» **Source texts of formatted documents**
----------

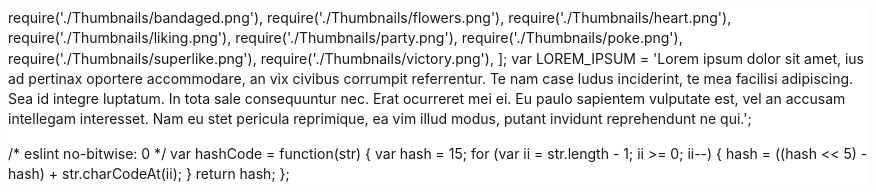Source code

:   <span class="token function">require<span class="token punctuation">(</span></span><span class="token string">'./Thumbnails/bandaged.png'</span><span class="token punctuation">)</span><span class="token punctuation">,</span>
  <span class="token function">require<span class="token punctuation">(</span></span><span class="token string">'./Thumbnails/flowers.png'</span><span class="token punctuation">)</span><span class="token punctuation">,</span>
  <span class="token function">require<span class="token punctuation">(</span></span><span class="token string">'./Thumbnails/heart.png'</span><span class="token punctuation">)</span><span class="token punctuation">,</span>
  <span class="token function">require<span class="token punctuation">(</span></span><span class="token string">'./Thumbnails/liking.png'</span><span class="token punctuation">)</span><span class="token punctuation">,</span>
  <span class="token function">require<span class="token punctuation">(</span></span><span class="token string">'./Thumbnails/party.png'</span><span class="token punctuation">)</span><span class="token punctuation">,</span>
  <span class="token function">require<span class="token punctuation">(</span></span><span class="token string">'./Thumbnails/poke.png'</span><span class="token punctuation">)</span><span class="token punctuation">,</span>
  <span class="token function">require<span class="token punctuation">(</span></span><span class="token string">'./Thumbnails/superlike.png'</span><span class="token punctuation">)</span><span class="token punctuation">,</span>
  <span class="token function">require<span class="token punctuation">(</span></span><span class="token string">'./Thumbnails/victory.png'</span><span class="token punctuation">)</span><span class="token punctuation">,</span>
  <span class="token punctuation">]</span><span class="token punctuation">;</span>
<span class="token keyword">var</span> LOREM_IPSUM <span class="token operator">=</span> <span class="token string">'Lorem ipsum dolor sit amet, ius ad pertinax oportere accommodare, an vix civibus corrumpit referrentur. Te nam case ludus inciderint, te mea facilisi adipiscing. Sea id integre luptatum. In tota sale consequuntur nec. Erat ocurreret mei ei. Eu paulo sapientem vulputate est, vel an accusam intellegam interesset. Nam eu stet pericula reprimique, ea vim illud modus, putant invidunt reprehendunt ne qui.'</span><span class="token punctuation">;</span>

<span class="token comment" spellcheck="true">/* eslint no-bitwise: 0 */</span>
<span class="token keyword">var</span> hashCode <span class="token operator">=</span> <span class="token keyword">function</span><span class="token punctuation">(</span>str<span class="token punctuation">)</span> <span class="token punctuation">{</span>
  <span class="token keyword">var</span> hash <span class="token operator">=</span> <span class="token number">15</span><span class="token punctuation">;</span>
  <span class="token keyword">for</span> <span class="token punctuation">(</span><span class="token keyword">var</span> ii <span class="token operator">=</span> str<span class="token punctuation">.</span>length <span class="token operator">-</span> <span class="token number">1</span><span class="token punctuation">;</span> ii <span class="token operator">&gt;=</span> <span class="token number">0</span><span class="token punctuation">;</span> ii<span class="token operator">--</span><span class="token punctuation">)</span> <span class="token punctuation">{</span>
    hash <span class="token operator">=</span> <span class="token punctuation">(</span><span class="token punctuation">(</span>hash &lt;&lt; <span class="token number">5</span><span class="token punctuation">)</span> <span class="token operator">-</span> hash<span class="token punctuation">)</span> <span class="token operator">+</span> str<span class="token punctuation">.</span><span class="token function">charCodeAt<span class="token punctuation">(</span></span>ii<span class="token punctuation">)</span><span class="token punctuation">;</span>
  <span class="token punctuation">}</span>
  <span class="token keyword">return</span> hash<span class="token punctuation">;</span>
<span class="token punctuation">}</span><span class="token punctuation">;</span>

----------

» **Aim of the exercise**
Please print the data above once more, exactly as it appears, with no pictures.

» **Exercise result**
Source code

:   <span class="token function">require<span class="token punctuation">(</span></span><span class="token string">'./Thumbnails/bandaged.png'</span><span class="token punctuation">)</span><span class="token punctuation">,</span>
  <span class="token function">require<span class="token punctuation">(</span></span><span class="token string">'./Thumbnails/flowers.png'</span><span class="token punctuation">)</span><span class="token punctuation">,</span>
  <span class="token function">require<span class="token punctuation">(</span></span><span class="token string">'./Thumbnails/heart.png'</span><span class="token punctuation">)</span><span class="token punctuation">,</span>
  <span class="token function">require<span class="token punctuation">(</span></span><span class="token string">'./Thumbnails/liking.png'</span><span class="token punctuation">)</span><span class="token punctuation">,</span>
  <span class="token function">require<span class="token punctuation">(</span></span><span class="token string">'./Thumbnails/party.png'</span><span class="token punctuation">)</span><span class="token punctuation">,</span>
  <span class="token function">require<span class="token punctuation">(</span></span><span class="token string">'./Thumbnails/poke.png'</span><span class="token punctuation">)</span><span class="token punctuation">,</span>
  <span class="token function">require<span class="token punctuation">(</span></span><span class="token string">'./Thumbnails/superlike.png'</span><span class="token punctuation">)</span><span class="token punctuation">,</span>
  <span class="token function">require<span class="token punctuation">(</span></span><span class="token string">'./Thumbnails/victory.png'</span><span class="token punctuation">)</span><span class="token punctuation">,</span>
  <span class="token punctuation">]</span><span class="token punctuation">;</span>
<span class="token keyword">var</span> LOREM_IPSUM <span class="token operator">=</span> <span class="token string">'Lorem ipsum dolor sit amet, ius ad pertinax oportere accommodare, an vix civibus corrumpit referrentur. Te nam case ludus inciderint, te mea facilisi adipiscing. Sea id integre luptatum. In tota sale consequuntur nec. Erat ocurreret mei ei. Eu paulo sapientem vulputate est, vel an accusam intellegam interesset. Nam eu stet pericula reprimique, ea vim illud modus, putant invidunt reprehendunt ne qui.'</span><span class="token punctuation">;</span>

<span class="token comment" spellcheck="true">/* eslint no-bitwise: 0 */</span>
<span class="token keyword">var</span> hashCode <span class="token operator">=</span> <span class="token keyword">function</span><span class="token punctuation">(</span>str<span class="token punctuation">)</span> <span class="token punctuation">{</span>
  <span class="token keyword">var</span> hash <span class="token operator">=</span> <span class="token number">15</span><span class="token punctuation">;</span>
  <span class="token keyword">for</span> <span class="token punctuation">(</span><span class="token keyword">var</span> ii <span class="token operator">=</span> str<span class="token punctuation">.</span>length <span class="token operator">-</span> <span class="token number">1</span><span class="token punctuation">;</span> ii <span class="token operator">&gt;=</span> <span class="token number">0</span><span class="token punctuation">;</span> ii<span class="token operator">--</span><span class="token punctuation">)</span> <span class="token punctuation">{</span>
    hash <span class="token operator">=</span> <span class="token punctuation">(</span><span class="token punctuation">(</span>hash &lt;&lt; <span class="token number">5</span><span class="token punctuation">)</span> <span class="token operator">-</span> hash<span class="token punctuation">)</span> <span class="token operator">+</span> str<span class="token punctuation">.</span><span class="token function">charCodeAt<span class="token punctuation">(</span></span>ii<span class="token punctuation">)</span><span class="token punctuation">;</span>
  <span class="token punctuation">}</span>
  <span class="token keyword">return</span> hash<span class="token punctuation">;</span>
<span class="token punctuation">}</span><span class="token punctuation">;</span>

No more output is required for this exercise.